> _EXERCÍCIO A_: Segundo o trecho, quantos sentidos diferentes a palavra «desejo» pode ter, no mínimo?
> _EXERCÍCIO B_: Reescreva a parte do trecho que começa com "Semana passada, preparando" e vai até "na primeira oportunidade.", substituindo "anseio" por "sonho".

┌─ TRECHO

Semana passada, preparando uma aula do curso Desejo & Orgulho, percebi algo importante para entender o desejo. Creio que a palavra «desejo» pode ter pelo menos cinco sentidos diferentes — concupiscência, capricho, fissura, anseio, e ambição. Você pode ter um anseio qualquer — enriquecer, ser culto, casar com uma modelo, sei lá —, mas ele se transforma numa fissura, naquela queimação de fazer logo, assim que o objeto se apresenta, concretamente. Em O vermelho e o negro, Julien Sorel dá o primeiro passo para seduzir a Sra. de Rênal assim que a mão dela roça na dele sem querer; é aí que a ambição ganha corpo e ele fica fissurado (ou vidrado) para segurar a mão dela voluntariamente na primeira oportunidade.
(O marketing consiste nisso: transformar um anseio numa fissura, e assim efetuar uma venda.)

└─
┌─ REGISTROS

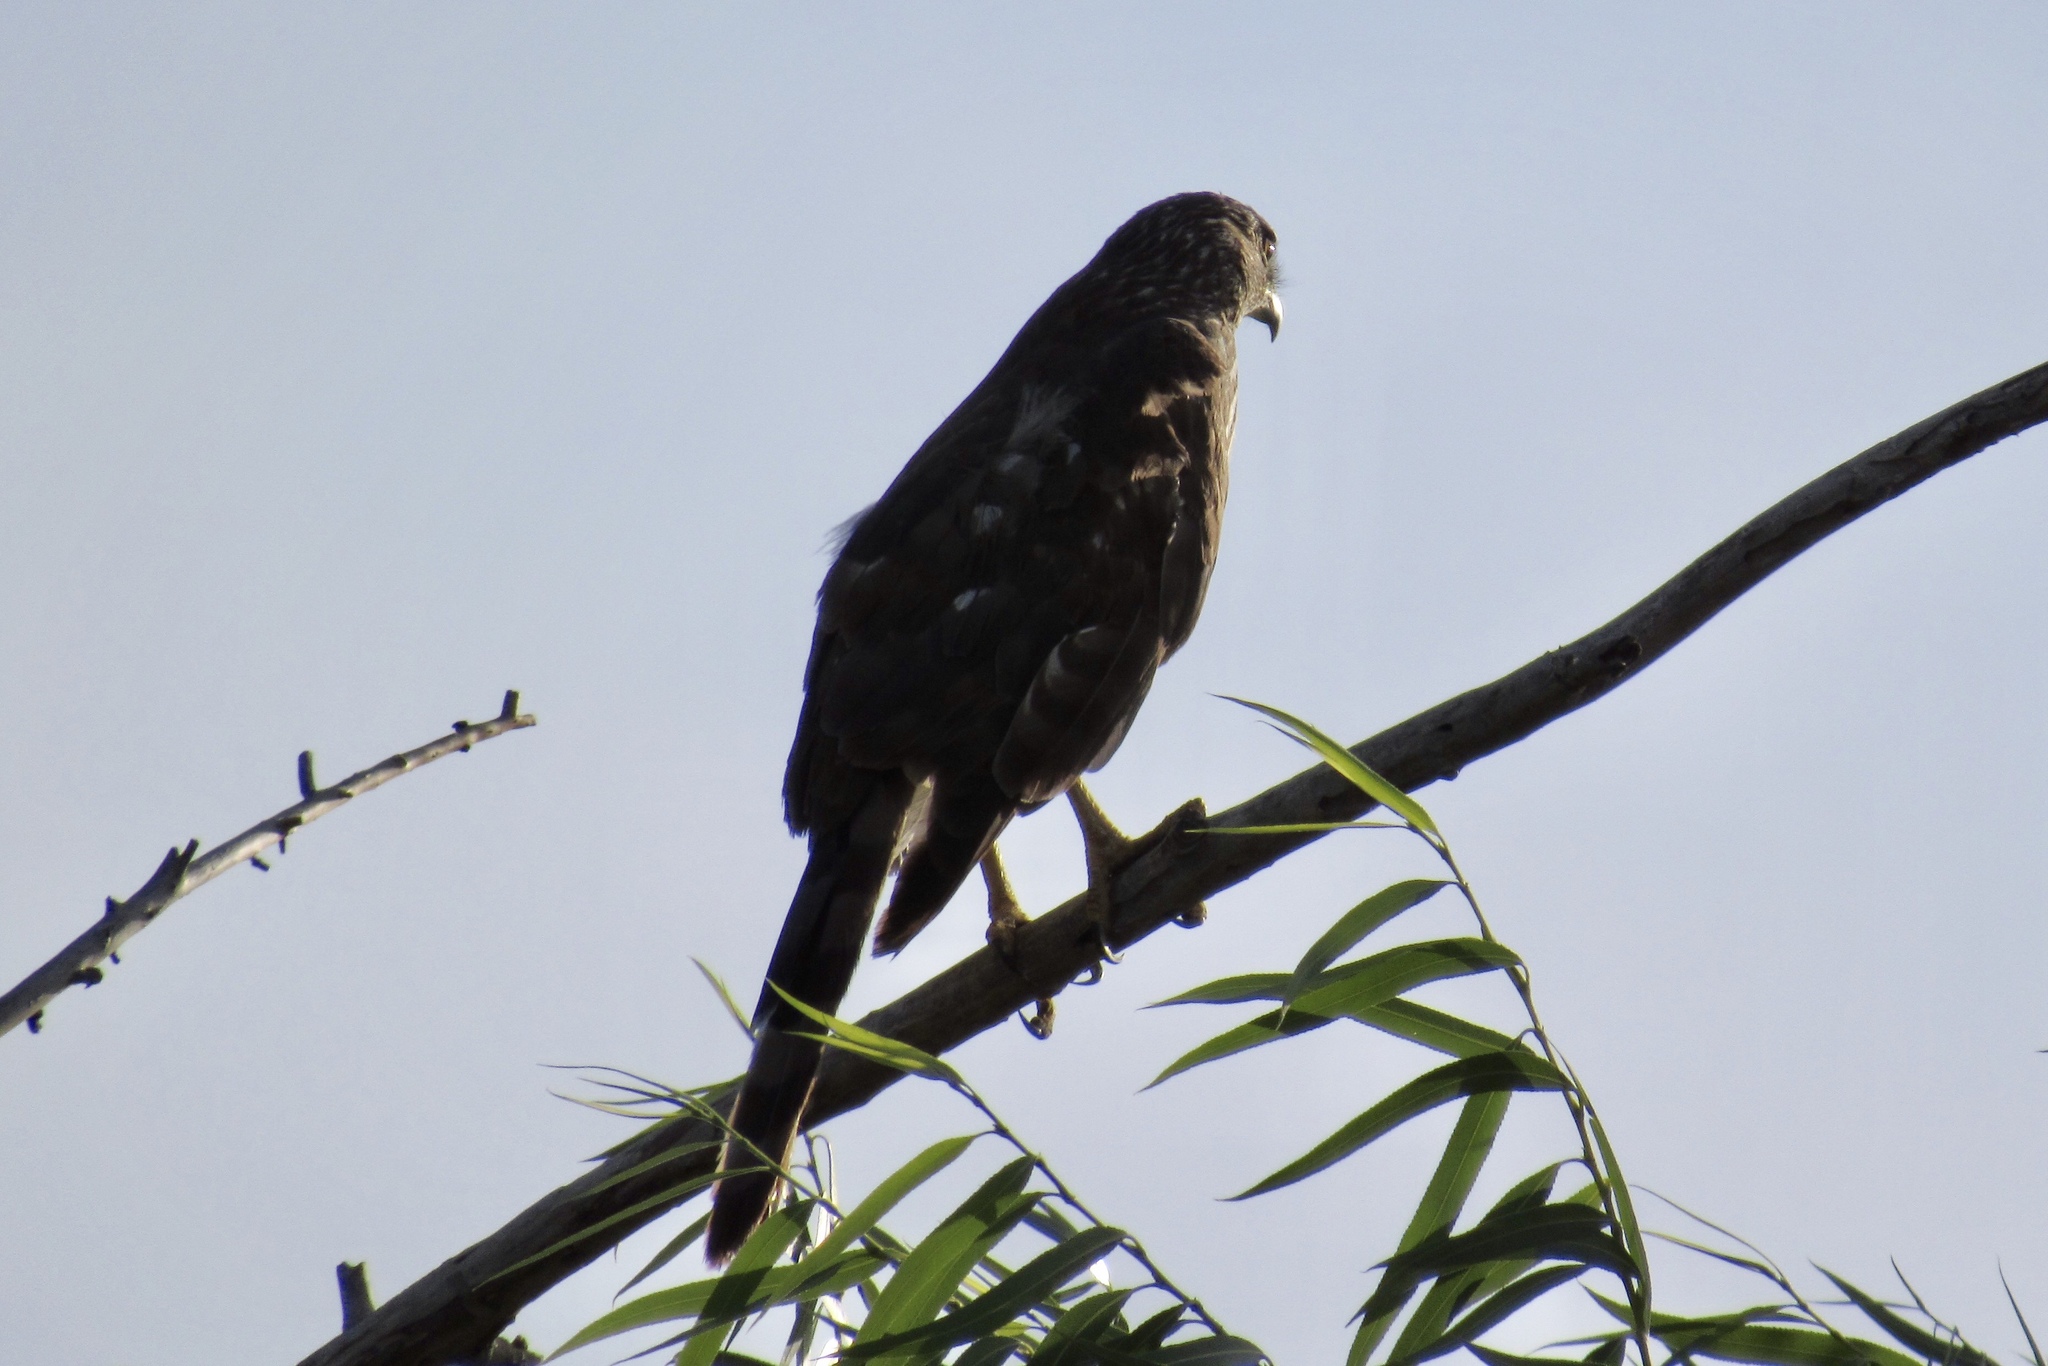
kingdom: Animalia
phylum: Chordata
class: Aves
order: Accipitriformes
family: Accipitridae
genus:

└─

> _RESULTADO DO EXERCÍCIO A_: Pelo menos cinco.

> _RESULTADO DO EXERCÍCIO B_:
Semana passada, preparando uma aula do curso Desejo & Orgulho, percebi algo importante para entender o desejo. Creio que a palavra «desejo» pode ter pelo menos cinco sentidos diferentes — concupiscência, capricho, fissura, sonho, e ambição. Você pode ter um sonho qualquer — enriquecer, ser culto, casar com uma modelo, sei lá —, mas ele se transforma numa fissura, naquela queimação de fazer logo, assim que o objeto se apresenta, concretamente. Em O vermelho e o negro, Julien Sorel dá o primeiro passo para seduzir a Sra. de Rênal assim que a mão dela roça na dele sem querer; é aí que a ambição ganha corpo e ele fica fissurado (ou vidrado) para segurar a mão dela voluntariamente na primeira oportunidade.